GOAL OF THE EXERCISE: Once the line containing "If 'yes' or" is found in the entries below, reproduce it and every line after it, stopping at and including the line containing "2019 CMS National"; reproduce nothing else, and keep each line exact.

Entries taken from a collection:
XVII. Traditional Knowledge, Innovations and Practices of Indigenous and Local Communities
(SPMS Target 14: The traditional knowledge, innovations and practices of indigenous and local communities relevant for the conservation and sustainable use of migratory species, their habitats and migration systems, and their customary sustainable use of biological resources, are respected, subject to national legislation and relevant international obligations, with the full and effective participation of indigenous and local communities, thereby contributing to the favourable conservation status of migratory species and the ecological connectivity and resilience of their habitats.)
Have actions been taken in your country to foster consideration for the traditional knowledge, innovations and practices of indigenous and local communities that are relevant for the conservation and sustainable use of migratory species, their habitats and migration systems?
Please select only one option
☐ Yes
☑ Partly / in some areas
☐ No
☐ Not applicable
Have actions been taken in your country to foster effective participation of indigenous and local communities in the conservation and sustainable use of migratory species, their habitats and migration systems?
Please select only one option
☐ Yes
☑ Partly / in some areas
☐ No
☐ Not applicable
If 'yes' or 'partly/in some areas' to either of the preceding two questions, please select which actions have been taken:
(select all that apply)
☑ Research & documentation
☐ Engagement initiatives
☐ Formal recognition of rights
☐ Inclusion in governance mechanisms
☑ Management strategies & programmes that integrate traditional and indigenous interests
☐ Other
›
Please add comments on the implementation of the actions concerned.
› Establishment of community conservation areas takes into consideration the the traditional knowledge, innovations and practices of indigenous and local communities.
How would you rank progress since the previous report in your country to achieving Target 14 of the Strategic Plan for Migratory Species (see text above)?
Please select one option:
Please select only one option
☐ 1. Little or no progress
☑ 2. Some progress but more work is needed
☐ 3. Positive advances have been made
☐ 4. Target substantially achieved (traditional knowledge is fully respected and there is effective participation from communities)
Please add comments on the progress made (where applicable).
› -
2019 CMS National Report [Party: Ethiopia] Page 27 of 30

* * *

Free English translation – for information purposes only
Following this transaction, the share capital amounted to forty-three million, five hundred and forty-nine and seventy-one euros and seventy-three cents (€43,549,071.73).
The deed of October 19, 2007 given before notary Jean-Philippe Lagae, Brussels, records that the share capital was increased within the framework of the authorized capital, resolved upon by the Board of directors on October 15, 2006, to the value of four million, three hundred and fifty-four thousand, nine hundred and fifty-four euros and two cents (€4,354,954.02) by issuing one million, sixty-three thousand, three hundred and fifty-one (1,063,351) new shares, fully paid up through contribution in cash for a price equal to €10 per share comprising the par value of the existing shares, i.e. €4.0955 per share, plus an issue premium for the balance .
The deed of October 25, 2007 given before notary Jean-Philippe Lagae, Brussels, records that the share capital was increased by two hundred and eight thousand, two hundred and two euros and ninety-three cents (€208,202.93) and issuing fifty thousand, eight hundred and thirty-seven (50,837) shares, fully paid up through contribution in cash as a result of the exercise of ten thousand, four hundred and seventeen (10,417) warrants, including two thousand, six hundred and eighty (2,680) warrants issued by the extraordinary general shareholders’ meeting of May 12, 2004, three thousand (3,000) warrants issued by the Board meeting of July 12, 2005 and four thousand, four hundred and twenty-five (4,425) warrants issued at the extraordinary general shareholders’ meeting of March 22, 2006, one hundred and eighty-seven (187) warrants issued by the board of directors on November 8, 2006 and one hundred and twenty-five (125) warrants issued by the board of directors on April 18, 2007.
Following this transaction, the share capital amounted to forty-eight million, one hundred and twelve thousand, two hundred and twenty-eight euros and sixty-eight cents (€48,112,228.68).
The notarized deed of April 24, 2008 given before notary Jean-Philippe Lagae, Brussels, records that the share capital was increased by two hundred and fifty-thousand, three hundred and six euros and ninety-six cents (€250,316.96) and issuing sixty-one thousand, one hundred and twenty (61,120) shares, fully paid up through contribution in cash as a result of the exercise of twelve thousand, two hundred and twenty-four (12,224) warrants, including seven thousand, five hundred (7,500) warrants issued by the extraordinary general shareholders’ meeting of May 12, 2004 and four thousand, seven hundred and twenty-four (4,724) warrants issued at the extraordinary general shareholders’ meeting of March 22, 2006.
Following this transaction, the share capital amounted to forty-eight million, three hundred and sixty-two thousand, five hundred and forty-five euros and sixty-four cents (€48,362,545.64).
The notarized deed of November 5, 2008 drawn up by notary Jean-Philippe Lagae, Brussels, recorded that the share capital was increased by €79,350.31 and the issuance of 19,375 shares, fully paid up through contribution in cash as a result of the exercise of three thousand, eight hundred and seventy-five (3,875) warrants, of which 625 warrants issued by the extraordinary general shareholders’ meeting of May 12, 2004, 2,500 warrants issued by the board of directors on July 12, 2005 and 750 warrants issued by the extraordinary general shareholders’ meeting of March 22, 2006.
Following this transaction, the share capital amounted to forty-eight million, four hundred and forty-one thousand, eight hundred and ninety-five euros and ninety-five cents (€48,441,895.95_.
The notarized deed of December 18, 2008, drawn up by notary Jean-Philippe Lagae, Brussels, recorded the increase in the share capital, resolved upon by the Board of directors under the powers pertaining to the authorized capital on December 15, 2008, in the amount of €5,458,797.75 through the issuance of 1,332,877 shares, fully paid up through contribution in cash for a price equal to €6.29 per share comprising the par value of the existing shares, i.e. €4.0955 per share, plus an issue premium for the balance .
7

SOLUTION BELOW:
If 'yes' or 'partly/in some areas' to either of the preceding two questions, please select which actions have been taken:
(select all that apply)
☑ Research & documentation
☐ Engagement initiatives
☐ Formal recognition of rights
☐ Inclusion in governance mechanisms
☑ Management strategies & programmes that integrate traditional and indigenous interests
☐ Other
›
Please add comments on the implementation of the actions concerned.
› Establishment of community conservation areas takes into consideration the the traditional knowledge, innovations and practices of indigenous and local communities.
How would you rank progress since the previous report in your country to achieving Target 14 of the Strategic Plan for Migratory Species (see text above)?
Please select one option:
Please select only one option
☐ 1. Little or no progress
☑ 2. Some progress but more work is needed
☐ 3. Positive advances have been made
☐ 4. Target substantially achieved (traditional knowledge is fully respected and there is effective participation from communities)
Please add comments on the progress made (where applicable).
› -
2019 CMS National Report [Party: Ethiopia] Page 27 of 30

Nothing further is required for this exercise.